The stock rose to a high of 9.5 sen in the morning. Some 5.83 million shares changing hands as at noon.

"Investors are buying into the stock as they think the counter is cheap," a dealer told theedgemarkets.com over the phone.

He explained the company’s net assets per share were expected to increase to 15 sen after the issuance of the notes as compared to five sen currently. "This has prompted the buying interest from the investors," he said.

YFG (fundamental: 0.15; valuation: 0.3) announced last Friday that it wanted to raise RM100 million through the proposed issuance of redeemable convertible notes programme with a tenure of five years, for working capital (RM70.5 million) and to repay bank borrowings (RM22 million).

The amount to be raised is double its market value of RM51.8 million, based on its closing price of 8.5 sen last Friday.

The electrical and mechanical engineering services provider said it had appointed Kenanga Investment Bank Bhd for the issuance, which comprises redeemable convertible commercial papers and/or redeemable convertible medium term notes (MTN).

YFG also entered into a conditional subscription agreement (subscription agreement) with Advance Opportunities Fund and Advance Capital Partners Pte Ltd, for the subscription to the notes issued.

As at March 31, YFG had accumulated losses of RM34.23 million.

Over the past year, YFG had proposed several measures to revive its financial health.

It had on April 13 proposed to reduce its par value which involved the cancellation of eight sen of the par value of every existing share of 10 sen in YFG to pare down its accumulated losses.

"Based on the above, the proposed par value reduction would give rise to a credit of between RM48.73 million under the Minimum Scenario and RM85.14 million under the Maximum Scenario, which will be utilised to set-off against the accumulated losses of the company.
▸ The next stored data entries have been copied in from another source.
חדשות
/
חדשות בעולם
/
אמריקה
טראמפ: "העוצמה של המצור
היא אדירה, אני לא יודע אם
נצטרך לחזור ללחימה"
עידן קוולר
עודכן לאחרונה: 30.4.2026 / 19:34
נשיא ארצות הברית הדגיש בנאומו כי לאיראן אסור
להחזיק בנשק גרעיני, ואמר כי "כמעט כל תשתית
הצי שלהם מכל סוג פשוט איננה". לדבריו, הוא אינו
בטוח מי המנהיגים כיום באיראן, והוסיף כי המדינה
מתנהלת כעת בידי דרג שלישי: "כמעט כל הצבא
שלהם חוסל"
"The remaining balance will be credited to the capital reserves of the company which may be utilised in such manner as the board deems fit and as permitted by the relevant and applicable laws," it added.

On Nov 12 last year, YFG also has proposed a private placement of up to 9.7 million new shares to raise RM9.7 million.

According to the filing to Bursa Malaysia, it said the shares would be placed out to investors the company had yet to identify.

(Notes: The Edge Research's fundamental score reflects a company's profitability and balance sheet strength, calculated based on historical numbers. The valuation score determines if a stock is attractively valued or not, also based on historical numbers. A score of 3 suggests strong fundamentals and attractive valuations.)